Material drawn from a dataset
◆ ◆ ◆ ◆ ◆

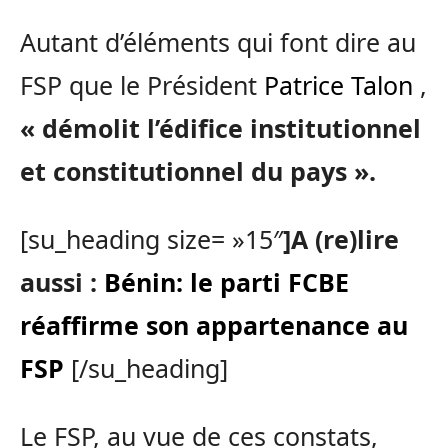
Autant d’éléments qui font dire au
FSP que le Président
Patrice Talon
,
« démolit l’édifice institutionnel
et constitutionnel du pays ».
[su_heading size= »15″
]A (re)lire
aussi :
Bénin: le parti FCBE
réaffirme son appartenance au
FSP
[/su_heading]
Le FSP, au vue de ces constats,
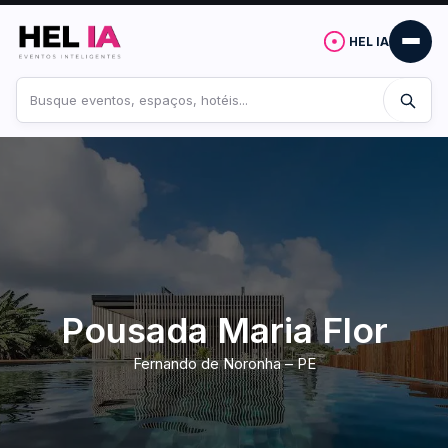
HEL IA
Buscar
no
site
Pousada Maria Flor
Fernando de Noronha – PE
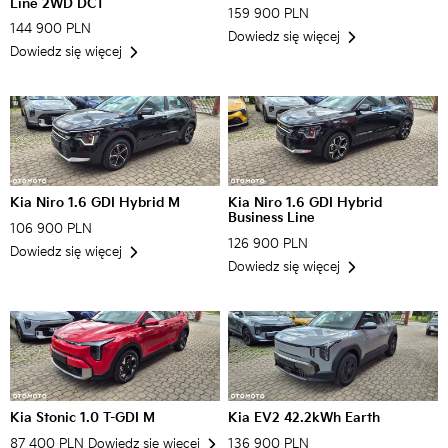
Line 2WD DCT
159 900 PLN
144 900 PLN
Dowiedz się więcej
Dowiedz się więcej
Kia Niro 1.6 GDI Hybrid M
Kia Niro 1.6 GDI Hybrid
Business Line
106 900 PLN
126 900 PLN
Dowiedz się więcej
Dowiedz się więcej
Kia Stonic 1.0 T-GDI M
Kia EV2 42.2kWh Earth
87 400 PLN
Dowiedz się więcej
136 900 PLN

◆ ◆ ◆ ◆ ◆

Please rewrite the text lines of all the material above, changing every "Dowiedz się więcej" to "Sprawdź ofertę" and keeping everything else the same. Omit the pictures from your answer.

Autant d’éléments qui font dire au
FSP que le Président
Patrice Talon
,
« démolit l’édifice institutionnel
et constitutionnel du pays ».
[su_heading size= »15″
]A (re)lire
aussi :
Bénin: le parti FCBE
réaffirme son appartenance au
FSP
[/su_heading]
Le FSP, au vue de ces constats,
HEL IA
Buscar
no
site
Pousada Maria Flor
Fernando de Noronha – PE
Line 2WD DCT
159 900 PLN
144 900 PLN
Sprawdź ofertę
Sprawdź ofertę
Kia Niro 1.6 GDI Hybrid M
Kia Niro 1.6 GDI Hybrid
Business Line
106 900 PLN
126 900 PLN
Sprawdź ofertę
Sprawdź ofertę
Kia Stonic 1.0 T-GDI M
Kia EV2 42.2kWh Earth
87 400 PLN
Sprawdź ofertę
136 900 PLN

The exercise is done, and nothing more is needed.